We felt an urge to take Olga to dinner. She chose an art-café-cum-bookshop, Bilingua, and, as we chatted, she told us how she had a ‘very special criterion’ when couchsearching. She’d search for ‘Godard’ or ‘Truffaut’ to locate fellow French cinema fans. She told us about Russia’s Country Ambassador, something of a celebrity in Moscow: a Philippino diplomat who often had four or five surfers staying at one time; he’d had over a hundred guests this year.
‘I don’t like it when homes are like hostels,’ Olga frowned.
There was even a couchsurfing monastery, she said, just outside Moscow: one shared room for couchsurfers, a curfew, and a task, such as painting the walls. Like opening a matrioshka, those sets of Russian nesting dolls, Olga’s twitchy, nervous shell had fallen away, and she seemed at last relaxed. Finally, the act of welcoming us into her home didn’t appear so masochistic.
We headed back and, unbidden, Olga looked up our train times and wrote out a role-playing station script for next time.
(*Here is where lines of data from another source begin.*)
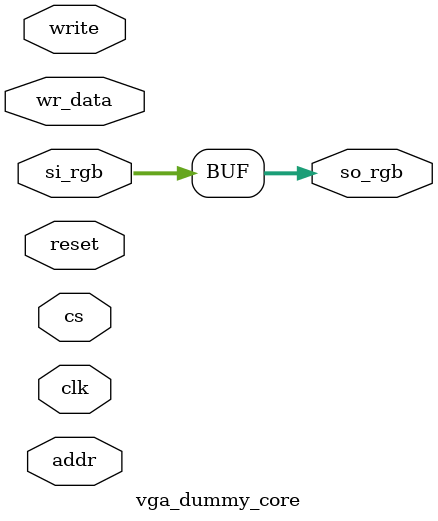
<source format=sv>
`timescale 1ns / 1ps

//These cores are simply placeholders that route the input to the output.
//Change/customize as needed
module vga_dummy_core(
    input logic clk, reset,
    // video slot interface
    input  logic cs,      
    input  logic write,  
    input  logic [13:0] addr,    
    input  logic [31:0] wr_data,
    // stream interface
    input  logic [11:0] si_rgb,
    output logic [11:0] so_rgb
  );

   assign so_rgb = si_rgb;
endmodule
</source>
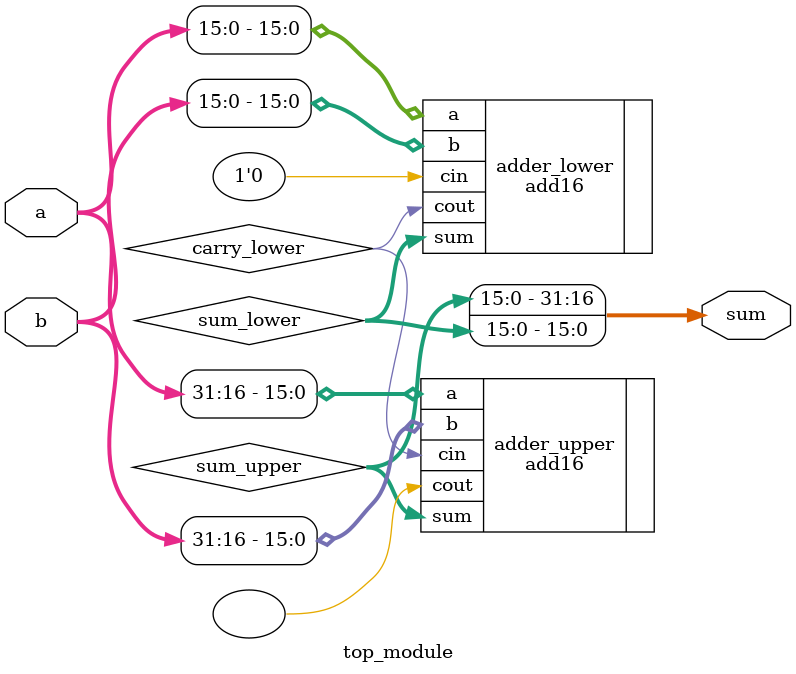
<source format=v>
module top_module (
    input wire [31:0] a,
    input wire [31:0] b,
    output wire [31:0] sum
);
    wire [15:0] sum_lower;
    wire [15:0] sum_upper;
    wire carry_lower;
    
    // Instantiate the first 16-bit adder for the lower 16 bits
    add16 adder_lower (
        .a(a[15:0]),
        .b(b[15:0]),
        .cin(1'b0),
        .sum(sum_lower),
        .cout(carry_lower)
    );
    
    // Instantiate the second 16-bit adder for the upper 16 bits
    add16 adder_upper (
        .a(a[31:16]),
        .b(b[31:16]),
        .cin(carry_lower),
        .sum(sum_upper),
        .cout() // Carry-out from the upper adder is not needed in this case
    );

    // Concatenate the results to form the final 32-bit sum
    assign sum = {sum_upper, sum_lower};
endmodule
</source>
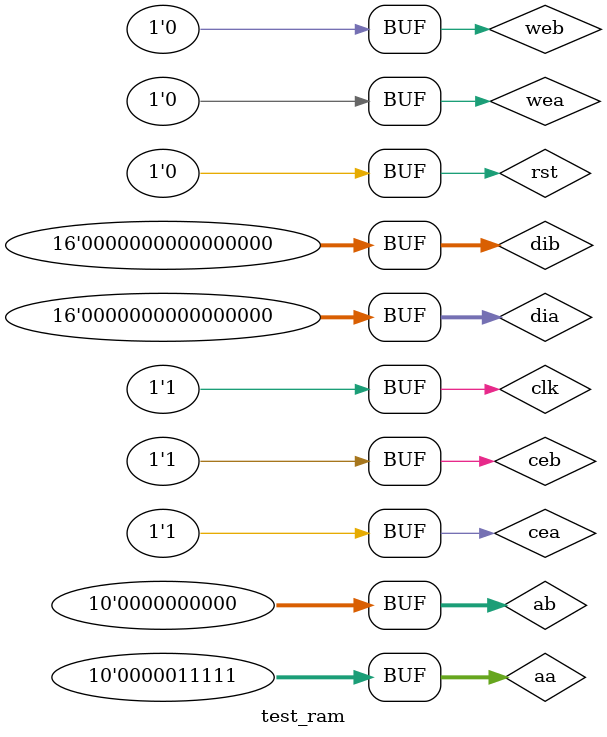
<source format=v>
`timescale 1ns / 1ps
module test_ram;

	// Inputs
	reg [9:0] aa;
	reg [9:0] ab;
	reg [15:0] dia;
	reg [15:0] dib;
	reg cea;
	reg ceb;
	reg wea;
	reg web;
	reg clk;
	reg rst;

	// Outputs
	wire [15:0] doa;
	wire [15:0] dob;

	// Instantiate the Unit Under Test (UUT)
	blink6ram uut (
		.aa(aa), 
		.ab(ab), 
		.dia(dia), 
		.dib(dib), 
		.doa(doa), 
		.dob(dob), 
		.cea(cea), 
		.ceb(ceb), 
		.wea(wea), 
		.web(web), 
		.clk(clk), 
		.rst(1'b0)
	);

	initial begin
		// Initialize Inputs
		aa = -1;
		ab = 0;
		dia = 0;
		dib = 0;
		cea = 1;
		ceb = 1;
		wea = 0;
		web = 0;
		clk = 0;
		rst = 0;

		// Wait 100 ns for global reset to finish
		#100;
      // Reset
		repeat (8)
		begin
			#5 clk = 0; rst = 1;
			#5 clk = 1;
		end
		// read contents
		repeat (32)
		begin
			#5 clk = 0; rst = 0; aa = aa + 1;
			#5 clk = 1;
		end

	end
      
endmodule


</source>
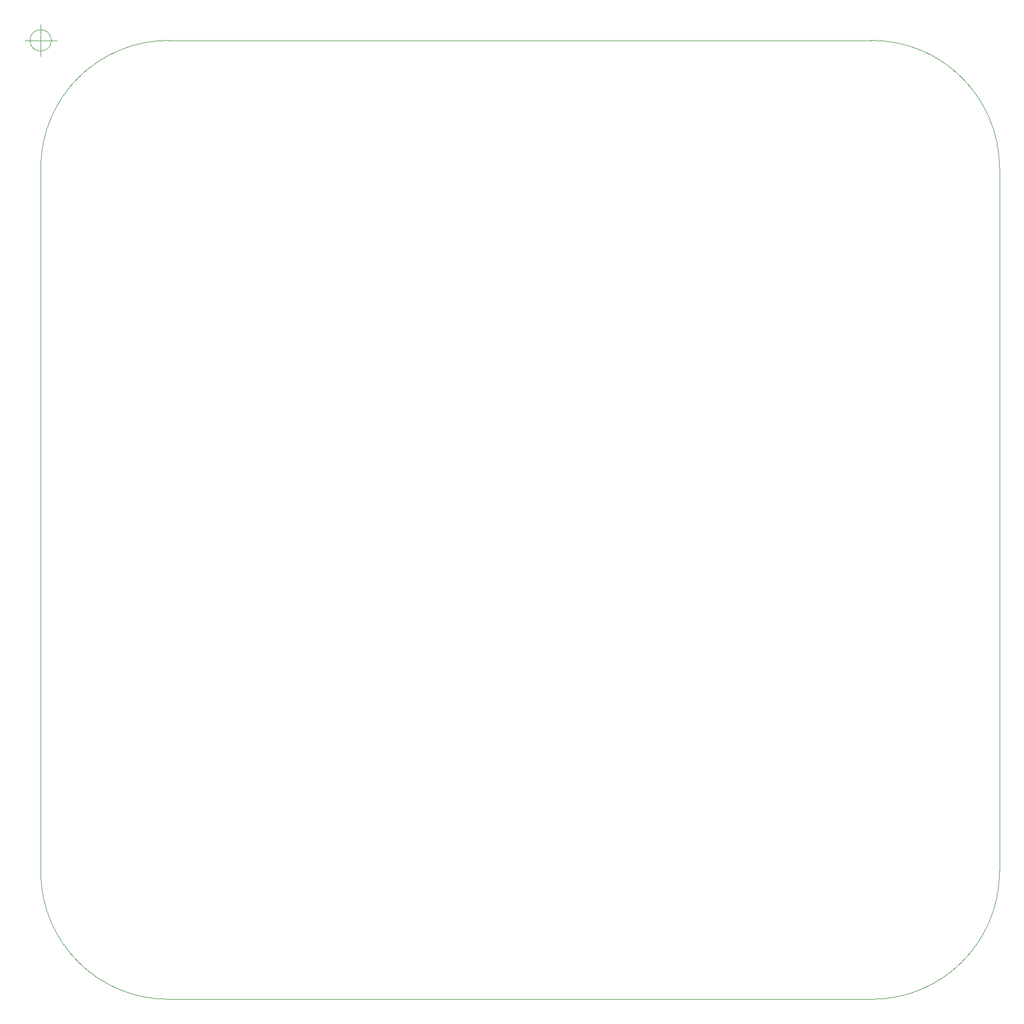
<source format=gbr>
%TF.GenerationSoftware,KiCad,Pcbnew,(6.0.8)*%
%TF.CreationDate,2022-11-03T12:51:22+01:00*%
%TF.ProjectId,BoardGame,426f6172-6447-4616-9d65-2e6b69636164,rev?*%
%TF.SameCoordinates,Original*%
%TF.FileFunction,Profile,NP*%
%FSLAX46Y46*%
G04 Gerber Fmt 4.6, Leading zero omitted, Abs format (unit mm)*
G04 Created by KiCad (PCBNEW (6.0.8)) date 2022-11-03 12:51:22*
%MOMM*%
%LPD*%
G01*
G04 APERTURE LIST*
%TA.AperFunction,Profile*%
%ADD10C,0.100000*%
%TD*%
G04 APERTURE END LIST*
D10*
X89000000Y-12000000D02*
G75*
G03*
X69000000Y-32000000I0J-20000000D01*
G01*
X219000000Y-32000000D02*
G75*
G03*
X199000000Y-12000000I-20000000J0D01*
G01*
X89000000Y-162000000D02*
X199000000Y-162000000D01*
X69000000Y-142000000D02*
G75*
G03*
X89000000Y-162000000I20000000J0D01*
G01*
X69000000Y-142000000D02*
X69000000Y-32000000D01*
X199000000Y-162000000D02*
G75*
G03*
X219000000Y-142000000I0J20000000D01*
G01*
X219000000Y-142000000D02*
X219000000Y-32000000D01*
X199000000Y-12000000D02*
X89000000Y-12000000D01*
X70666666Y-12000000D02*
G75*
G03*
X70666666Y-12000000I-1666666J0D01*
G01*
X66500000Y-12000000D02*
X71500000Y-12000000D01*
X69000000Y-9500000D02*
X69000000Y-14500000D01*
M02*

</source>
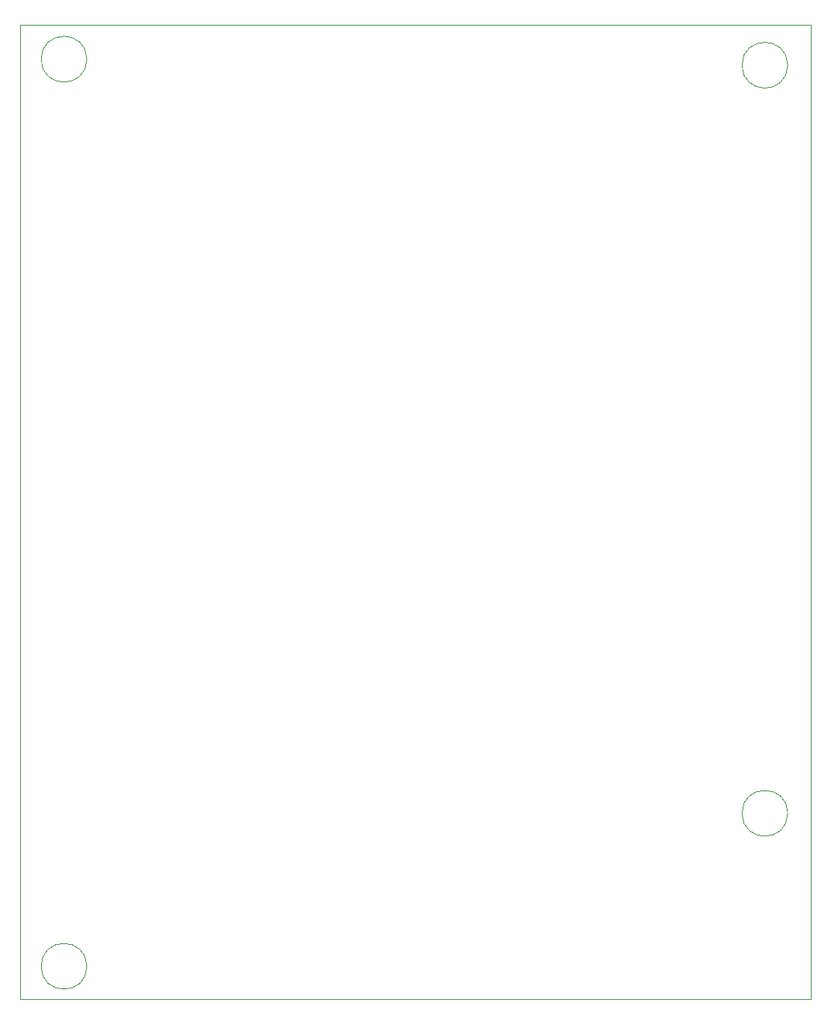
<source format=gbr>
%TF.GenerationSoftware,KiCad,Pcbnew,9.0.0*%
%TF.CreationDate,2025-03-10T21:28:12+01:00*%
%TF.ProjectId,X68KFDPI2,5836384b-4644-4504-9932-2e6b69636164,rev?*%
%TF.SameCoordinates,Original*%
%TF.FileFunction,Profile,NP*%
%FSLAX46Y46*%
G04 Gerber Fmt 4.6, Leading zero omitted, Abs format (unit mm)*
G04 Created by KiCad (PCBNEW 9.0.0) date 2025-03-10 21:28:12*
%MOMM*%
%LPD*%
G01*
G04 APERTURE LIST*
%TA.AperFunction,Profile*%
%ADD10C,0.100000*%
%TD*%
G04 APERTURE END LIST*
D10*
X75950000Y-142775000D02*
G75*
G02*
X70950000Y-142775000I-2500000J0D01*
G01*
X70950000Y-142775000D02*
G75*
G02*
X75950000Y-142775000I2500000J0D01*
G01*
X152500000Y-44425000D02*
G75*
G02*
X147500000Y-44425000I-2500000J0D01*
G01*
X147500000Y-44425000D02*
G75*
G02*
X152500000Y-44425000I2500000J0D01*
G01*
X155000000Y-40000000D02*
X68675000Y-40000000D01*
X68675000Y-40000000D02*
X68675000Y-146360000D01*
X75950000Y-43775000D02*
G75*
G02*
X70950000Y-43775000I-2500000J0D01*
G01*
X70950000Y-43775000D02*
G75*
G02*
X75950000Y-43775000I2500000J0D01*
G01*
X155000000Y-146360000D02*
X155000000Y-40000000D01*
X152500000Y-126075000D02*
G75*
G02*
X147500000Y-126075000I-2500000J0D01*
G01*
X147500000Y-126075000D02*
G75*
G02*
X152500000Y-126075000I2500000J0D01*
G01*
X68675000Y-146360000D02*
X155000000Y-146360000D01*
M02*

</source>
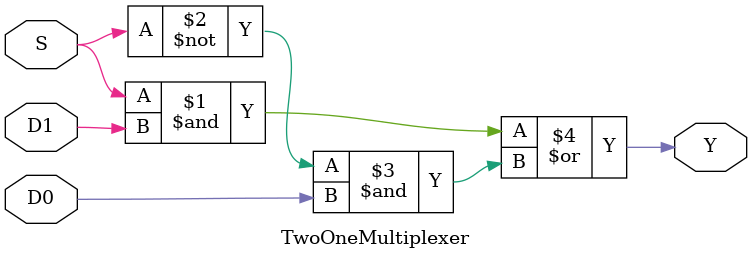
<source format=v>
`timescale 1ns / 1ps


module TwoOneMultiplexer(
    //Selection input
    input S,
    //Not using a bus for the two inputs because my final product requires me to specify inputs differently
    input D0,
    input D1,
    output Y
    );
    //A 2x1 multiplexer is just two AND gates and an OR gate (plus a NOT gate for the selection input)
    assign Y = (S&D1) | ((~S)&D0);
endmodule

</source>
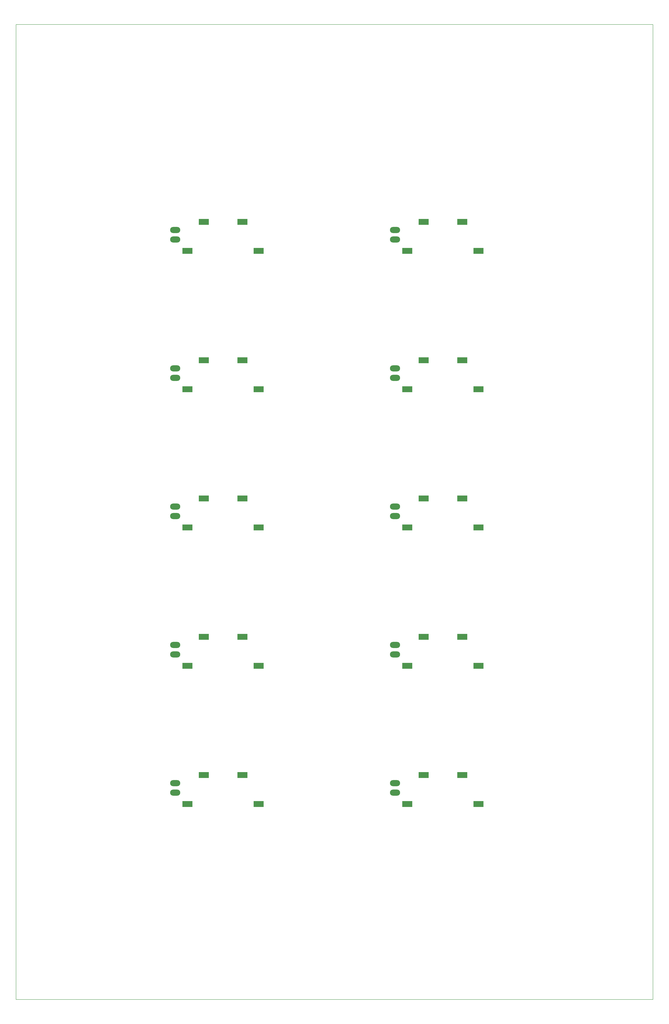
<source format=gbp>
%FSTAX23Y23*%
%MOIN*%
%SFA1B1*%

%IPPOS*%
%ADD12C,0.005000*%
%ADD26R,0.196850X0.118110*%
%ADD27O,0.196850X0.118110*%
%LNpowerboardv1-1*%
%LPD*%
G54D26*
X04691Y03776D03*
G54D12*
X0Y0D02*
X12312D01*
Y18836*
X0*
Y0*
G54D26*
X03314Y03776D03*
X03628Y04336D03*
X04377D03*
G54D27*
X03077Y03996D03*
Y04179D03*
G54D26*
X08941Y03776D03*
X07564D03*
X07878Y04336D03*
X08627D03*
G54D27*
X07327Y03996D03*
Y04179D03*
G54D26*
X04691Y06448D03*
X03314D03*
X03628Y07008D03*
X04377D03*
G54D27*
X03077Y06668D03*
Y06851D03*
G54D26*
X08941Y06448D03*
X07564D03*
X07878Y07008D03*
X08627D03*
G54D27*
X07327Y06668D03*
Y06851D03*
G54D26*
X04691Y0912D03*
X03314D03*
X03628Y09679D03*
X04377D03*
G54D27*
X03077Y0934D03*
Y09522D03*
G54D26*
X08941Y0912D03*
X07564D03*
X07878Y09679D03*
X08627D03*
G54D27*
X07327Y0934D03*
Y09522D03*
G54D26*
X04691Y11791D03*
X03314D03*
X03628Y12351D03*
X04377D03*
G54D27*
X03077Y12011D03*
Y12194D03*
G54D26*
X08941Y11791D03*
X07564D03*
X07878Y12351D03*
X08627D03*
G54D27*
X07327Y12011D03*
Y12194D03*
G54D26*
X04691Y14463D03*
X03314D03*
X03628Y15023D03*
X04377D03*
G54D27*
X03077Y14683D03*
Y14866D03*
G54D26*
X08941Y14463D03*
X07564D03*
X07878Y15023D03*
X08627D03*
G54D27*
X07327Y14683D03*
Y14866D03*
M02*
</source>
And as we ate into her bedtime, my couchsurfing guilt reappeared. Christ, was this going to be like catholic guilt? I went to the kitchen to make tea, and found myself washing up, thinking about the selfish rewards of altruism: had Olga, too, gone to bed feeling good? Outside I heard the ghostly clatter of horses’ hooves—Olga had told us earlier that they belonged to gypsy girls who used them to beg. It was my reward.